# [DATASET CONTENT]
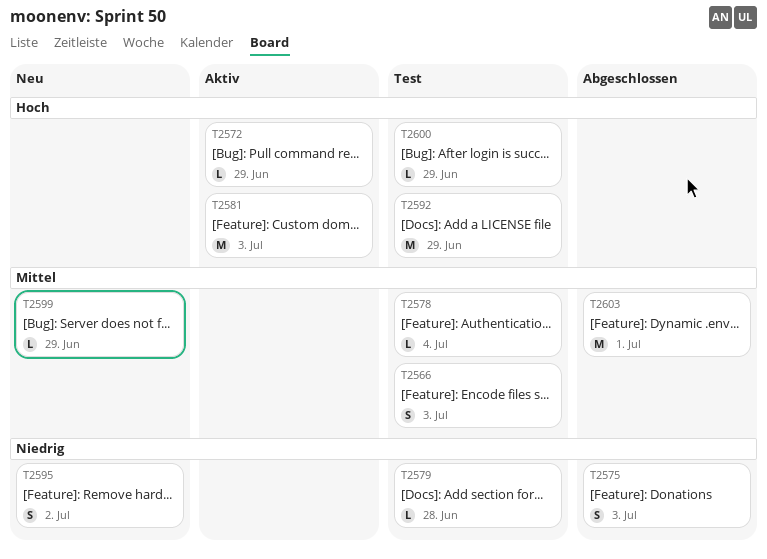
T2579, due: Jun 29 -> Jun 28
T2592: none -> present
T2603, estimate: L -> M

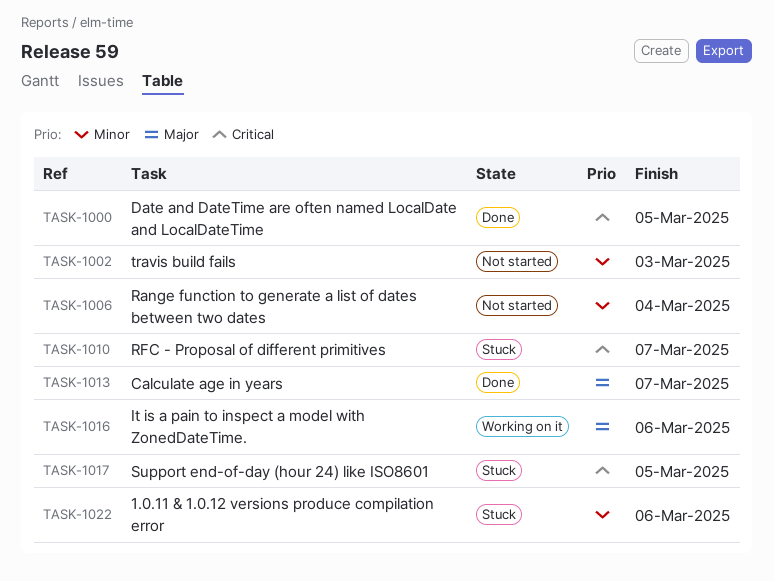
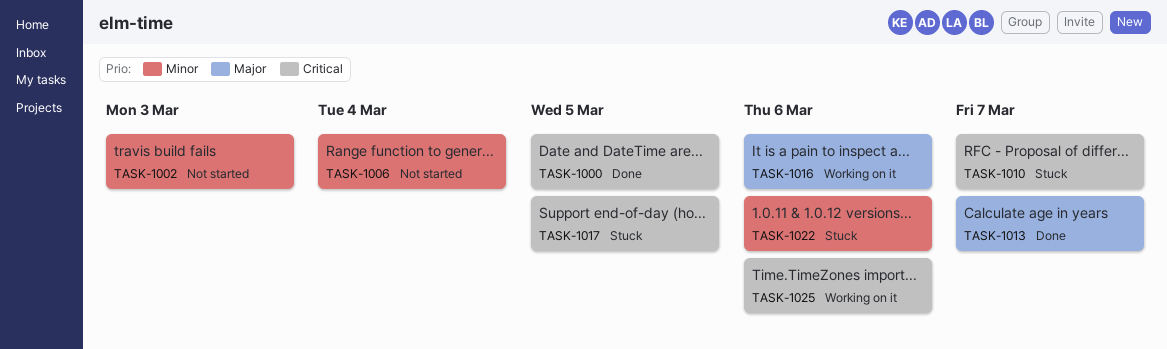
TASK-1025: none -> present

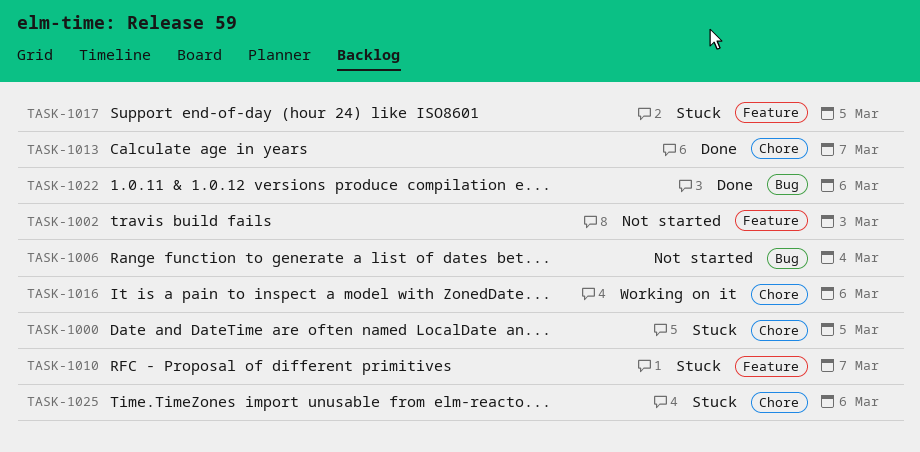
TASK-1000, status: Done -> Stuck
TASK-1022, status: Stuck -> Done
TASK-1025, status: Working on it -> Stuck

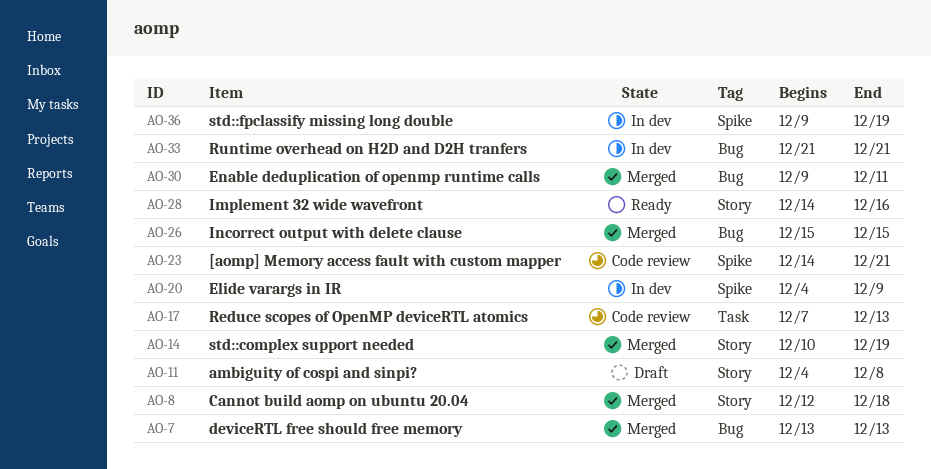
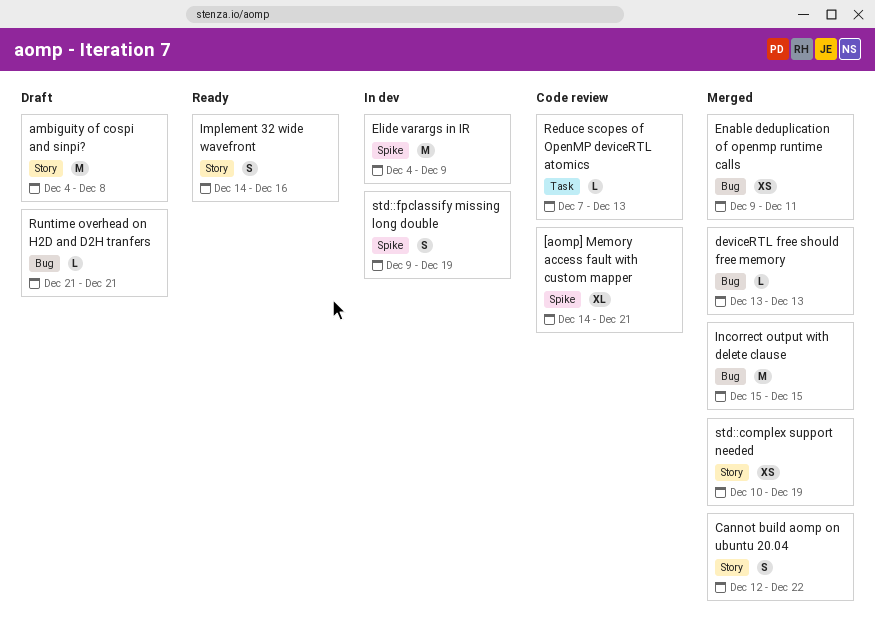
Cannot build aomp on ubuntu 20.04, due: Dec 18 -> Dec 22
Runtime overhead on H2D and D2H tranfers, status: In dev -> Draft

# [YOUR GOAL]
The records above must be repeated exactly, minus their pictures.

# [RESULT]
T2579, due: Jun 29 -> Jun 28
T2592: none -> present
T2603, estimate: L -> M

TASK-1025: none -> present

TASK-1000, status: Done -> Stuck
TASK-1022, status: Stuck -> Done
TASK-1025, status: Working on it -> Stuck

Cannot build aomp on ubuntu 20.04, due: Dec 18 -> Dec 22
Runtime overhead on H2D and D2H tranfers, status: In dev -> Draft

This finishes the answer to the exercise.